Extend the article on guitarist Don Ross, picking up after its final sentence.

▸ **TEXT UNDER STUDY**:
◆ ◆ ◆ ◆ ◆ ◆ ◆
Acoustic-guitar wizard Don Ross isn’t much of a Lennon/McCartney kinda guy. As a Beatles-crazed youngster growing up in Ontario, Ross originally wanted to be Ringo Starr—if only because he always drummed on things. But when his sister brought home a guitar from boarding school, George Harrison quickly became his fave mop top. It wasn’t just Harrison’s timeless contributions to the Fab Four that struck a chord with Ross, however.

“Some of the stuff he did after the Beatles broke up was amazing,” cites the acclaimed fingerstylist, on the line from West Germany, where he’s in the midst of a European tour. “The slide-guitar work, especially on tunes like ‘Give Me Love’, was wonderful. And remember Badfinger? He was the one who discovered those guys and signed them and produced them, and he did some beautiful slide-guitar work on their albums.”

As Beatles devotees are aware, Harrison succumbed to cancer in December of 2001, at the age of 58. Six months earlier, Ross’s 43-year-old wife had died from the same disease, and the sorrow generated by her passing is heard in “Goodbye Kelly Goodbye”, a tune off his latest CD, Robot Monster. Ross wrote the dobro tribute to his late soulmate a week or so before her death, and recorded it live in concert at the Glenn Gould Studio in Toronto. “I was playing the record for a friend of mine in the car the other day,” he notes. “We were driving to Dresden and Berlin, and that tune came up, and he actually started weeping. And then I realized, ‘Yeah, that’s a pretty emotional tune, especially when you know what it’s about.’ ”
◆ ◆ ◆ ◆ ◆ ◆ ◆
▸ **EXCERPTED RECORDS**:
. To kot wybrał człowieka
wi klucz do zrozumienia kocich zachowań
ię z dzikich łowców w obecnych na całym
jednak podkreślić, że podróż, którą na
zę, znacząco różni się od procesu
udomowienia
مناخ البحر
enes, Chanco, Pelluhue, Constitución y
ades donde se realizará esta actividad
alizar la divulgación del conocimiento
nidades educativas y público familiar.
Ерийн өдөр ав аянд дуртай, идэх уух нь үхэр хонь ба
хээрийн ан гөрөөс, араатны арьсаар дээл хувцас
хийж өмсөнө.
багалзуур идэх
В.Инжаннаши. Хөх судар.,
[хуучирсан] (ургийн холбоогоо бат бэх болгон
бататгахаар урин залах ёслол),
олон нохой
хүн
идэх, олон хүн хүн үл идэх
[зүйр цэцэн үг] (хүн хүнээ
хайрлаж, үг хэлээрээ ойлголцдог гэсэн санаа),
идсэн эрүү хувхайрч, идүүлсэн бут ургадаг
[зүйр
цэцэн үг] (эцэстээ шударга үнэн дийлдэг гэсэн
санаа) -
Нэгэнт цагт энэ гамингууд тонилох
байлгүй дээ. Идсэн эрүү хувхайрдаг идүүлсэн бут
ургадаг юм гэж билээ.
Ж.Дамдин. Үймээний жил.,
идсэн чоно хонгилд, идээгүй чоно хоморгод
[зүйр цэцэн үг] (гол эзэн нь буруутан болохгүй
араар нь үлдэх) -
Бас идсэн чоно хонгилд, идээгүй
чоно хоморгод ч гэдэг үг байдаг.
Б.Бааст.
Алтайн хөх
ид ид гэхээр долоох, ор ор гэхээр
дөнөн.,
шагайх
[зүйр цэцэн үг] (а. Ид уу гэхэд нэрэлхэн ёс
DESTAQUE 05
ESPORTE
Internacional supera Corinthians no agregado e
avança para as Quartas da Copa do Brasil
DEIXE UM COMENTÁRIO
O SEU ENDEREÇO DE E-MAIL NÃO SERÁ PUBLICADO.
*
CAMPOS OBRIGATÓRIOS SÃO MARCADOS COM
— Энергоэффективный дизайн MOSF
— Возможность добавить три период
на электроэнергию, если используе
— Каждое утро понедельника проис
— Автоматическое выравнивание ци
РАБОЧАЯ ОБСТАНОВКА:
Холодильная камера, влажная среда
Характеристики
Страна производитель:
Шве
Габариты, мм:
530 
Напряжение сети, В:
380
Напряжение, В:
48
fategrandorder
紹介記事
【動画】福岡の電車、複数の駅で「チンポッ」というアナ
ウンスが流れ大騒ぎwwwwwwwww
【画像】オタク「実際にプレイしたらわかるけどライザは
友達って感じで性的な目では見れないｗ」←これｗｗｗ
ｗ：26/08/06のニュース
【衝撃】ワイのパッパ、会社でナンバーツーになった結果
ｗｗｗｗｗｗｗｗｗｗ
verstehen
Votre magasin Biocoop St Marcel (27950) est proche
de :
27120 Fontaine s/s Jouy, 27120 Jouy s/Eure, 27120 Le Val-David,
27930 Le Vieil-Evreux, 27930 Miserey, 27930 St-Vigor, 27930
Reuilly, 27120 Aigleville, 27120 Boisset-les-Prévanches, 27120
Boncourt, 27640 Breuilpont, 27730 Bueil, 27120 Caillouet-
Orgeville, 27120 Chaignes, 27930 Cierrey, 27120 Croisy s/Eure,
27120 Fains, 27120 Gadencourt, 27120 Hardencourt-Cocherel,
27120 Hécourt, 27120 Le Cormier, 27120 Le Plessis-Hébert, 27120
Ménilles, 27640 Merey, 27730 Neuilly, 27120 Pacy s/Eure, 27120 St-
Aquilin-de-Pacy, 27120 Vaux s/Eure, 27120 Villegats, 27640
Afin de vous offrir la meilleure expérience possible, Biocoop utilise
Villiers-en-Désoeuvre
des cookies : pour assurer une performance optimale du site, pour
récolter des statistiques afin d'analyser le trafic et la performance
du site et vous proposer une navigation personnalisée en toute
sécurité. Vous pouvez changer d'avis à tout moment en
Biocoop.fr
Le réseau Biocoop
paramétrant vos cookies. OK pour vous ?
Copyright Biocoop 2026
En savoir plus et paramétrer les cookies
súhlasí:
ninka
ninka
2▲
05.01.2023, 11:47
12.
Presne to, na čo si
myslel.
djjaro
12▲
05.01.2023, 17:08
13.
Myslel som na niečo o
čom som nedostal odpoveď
◆ ◆ ◆ ◆ ◆ ◆ ◆
▸ **WRITTEN ANSWER**:
As suggested by its cheesy title, Robot Monster is not all sadness and sentiment. There are several upbeat songs, one being “Dracula and Friends, Part One”, which Ross got the idea for backstage one night while musing on the sound of funk-rock drummer Buddy Miles. “Growing up, I was a huge funk and R & B fan,” he relates, “and you can hear the funkiness in that tune, for sure. But the song I was kinda thinking about is a great tune of his called ‘Changes’. It’s from when I was very young, like the early ’70s or something. I always loved that one.”

A devoted fan of ’50s B-movies, the 43-year-old Ross—who plays a solo gig at St. James Hall on Saturday (November 15)—named his latest CD after a 1953 sci-fi flick that features a guy in a gorilla suit wearing a diving helmet. “It’s the best bad movie that was ever made,” he claims with a chuckle. “I think it’s even better/worse than Plan 9 From Outer Space, which is the movie most people consider to be the worst. Robot Monster’s even more delightfully horrible.”